_Instruction_
Reproduce word for word the part of the records below that runs from their very first line through the line containing "monochrome: on, module defaults", including both of those lines.

_Record set_
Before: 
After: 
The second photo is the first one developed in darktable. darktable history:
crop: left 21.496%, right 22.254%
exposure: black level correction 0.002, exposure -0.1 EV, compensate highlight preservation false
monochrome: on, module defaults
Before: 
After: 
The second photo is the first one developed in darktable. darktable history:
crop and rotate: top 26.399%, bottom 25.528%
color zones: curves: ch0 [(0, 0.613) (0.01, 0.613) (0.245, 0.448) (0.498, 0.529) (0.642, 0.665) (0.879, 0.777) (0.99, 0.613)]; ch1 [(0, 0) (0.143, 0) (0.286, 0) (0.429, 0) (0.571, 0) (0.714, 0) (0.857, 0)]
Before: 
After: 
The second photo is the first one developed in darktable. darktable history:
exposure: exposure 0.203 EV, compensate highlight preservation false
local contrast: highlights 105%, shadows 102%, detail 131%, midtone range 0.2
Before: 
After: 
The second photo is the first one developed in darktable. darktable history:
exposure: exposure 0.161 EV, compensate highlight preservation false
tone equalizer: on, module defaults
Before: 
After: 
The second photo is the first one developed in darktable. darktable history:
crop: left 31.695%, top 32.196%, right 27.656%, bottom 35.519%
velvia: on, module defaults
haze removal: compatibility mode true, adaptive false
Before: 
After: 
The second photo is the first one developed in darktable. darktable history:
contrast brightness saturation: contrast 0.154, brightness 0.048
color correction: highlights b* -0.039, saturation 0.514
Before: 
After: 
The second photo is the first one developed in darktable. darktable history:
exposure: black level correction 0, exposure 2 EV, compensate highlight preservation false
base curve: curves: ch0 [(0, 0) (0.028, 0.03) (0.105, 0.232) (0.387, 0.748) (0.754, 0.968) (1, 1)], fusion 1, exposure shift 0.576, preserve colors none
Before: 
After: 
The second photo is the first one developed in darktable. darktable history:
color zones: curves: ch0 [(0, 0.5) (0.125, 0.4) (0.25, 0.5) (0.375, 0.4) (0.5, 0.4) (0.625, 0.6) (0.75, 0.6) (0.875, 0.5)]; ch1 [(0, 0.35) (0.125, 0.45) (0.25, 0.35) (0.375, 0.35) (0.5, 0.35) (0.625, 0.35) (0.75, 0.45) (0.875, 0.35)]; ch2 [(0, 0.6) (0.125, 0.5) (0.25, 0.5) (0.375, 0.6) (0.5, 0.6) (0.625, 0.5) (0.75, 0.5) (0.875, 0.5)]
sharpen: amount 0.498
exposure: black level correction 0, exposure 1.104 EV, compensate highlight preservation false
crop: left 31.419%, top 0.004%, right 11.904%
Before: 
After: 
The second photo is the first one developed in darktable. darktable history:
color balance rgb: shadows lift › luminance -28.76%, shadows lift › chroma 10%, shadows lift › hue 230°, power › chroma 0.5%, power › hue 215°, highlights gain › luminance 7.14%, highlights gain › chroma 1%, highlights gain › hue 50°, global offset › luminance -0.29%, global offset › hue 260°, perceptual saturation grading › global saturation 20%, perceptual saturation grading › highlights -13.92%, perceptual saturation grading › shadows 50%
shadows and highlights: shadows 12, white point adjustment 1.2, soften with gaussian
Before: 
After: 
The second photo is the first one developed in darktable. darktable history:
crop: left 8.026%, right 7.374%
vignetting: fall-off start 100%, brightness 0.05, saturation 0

_Complete output_
Before: 
After: 
The second photo is the first one developed in darktable. darktable history:
crop: left 21.496%, right 22.254%
exposure: black level correction 0.002, exposure -0.1 EV, compensate highlight preservation false
monochrome: on, module defaults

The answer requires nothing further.